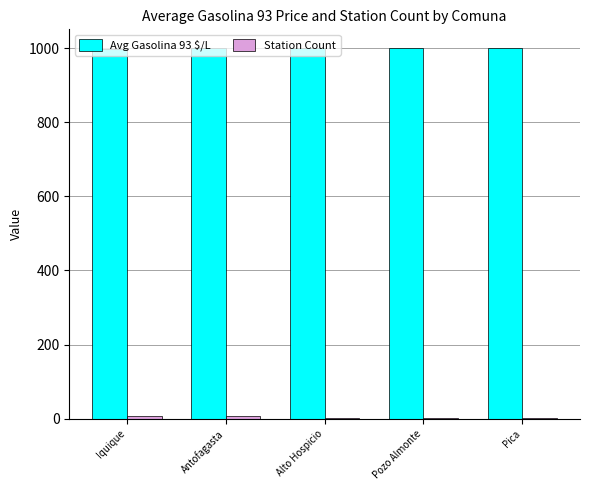

What is the greatest value displayed?

1001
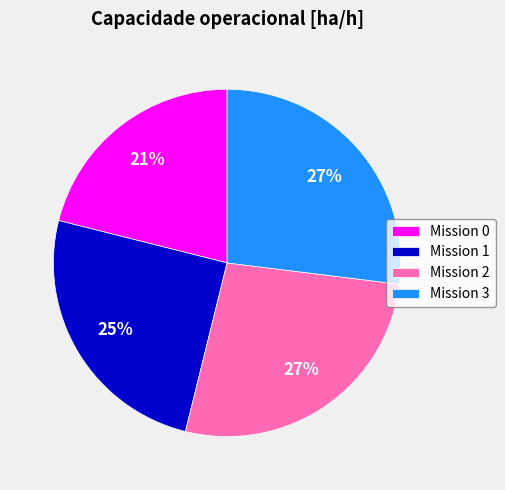

Combined, do Mission 0 and Mission 3 account for over 50%?

No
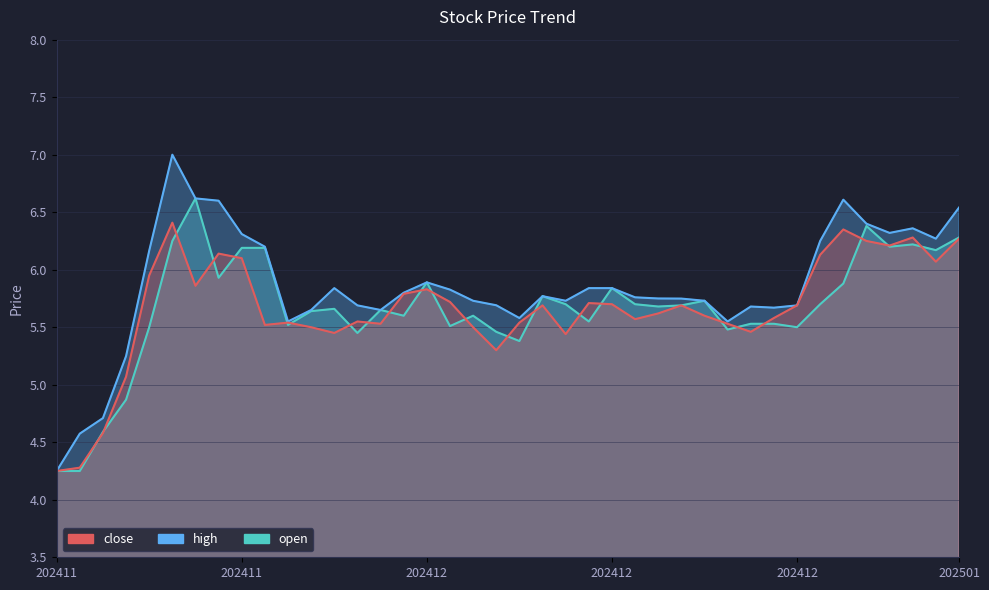

The open series shows 8.0 at 20241220. True or false?

False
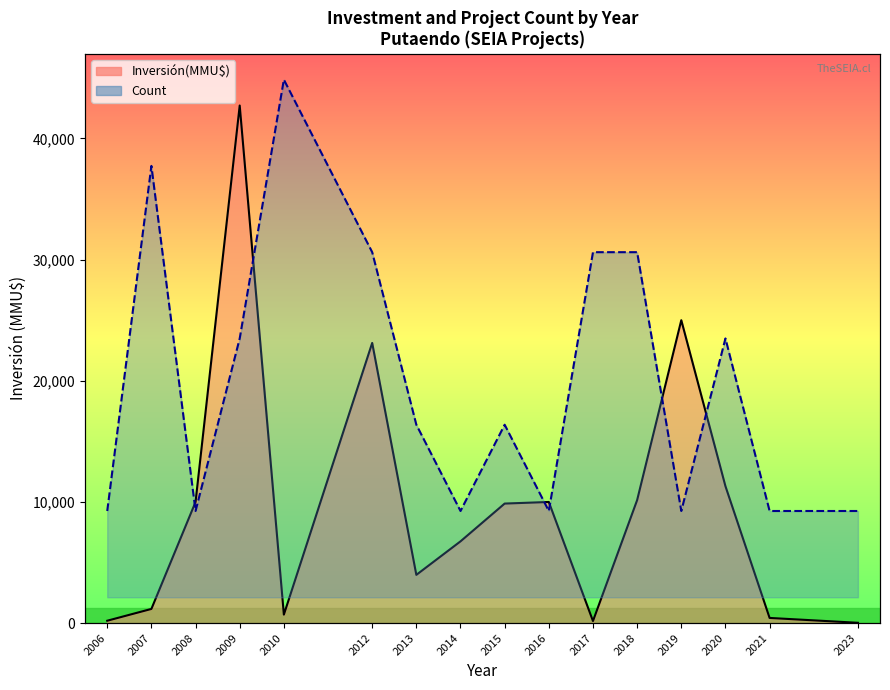

Is the value of Inversión(MMU$) at 2017 greater than the value of Count at 2013?

No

* Your task:
Rewrite the rows above with "value" swapped for "amount" wherever it occurs, changing nothing else, and leave out the pictures.

* Solution to the exercise:
What is the greatest amount displayed?

1001

Combined, do Mission 0 and Mission 3 account for over 50%?

No

The open series shows 8.0 at 20241220. True or false?

False

Is the amount of Inversión(MMU$) at 2017 greater than the amount of Count at 2013?

No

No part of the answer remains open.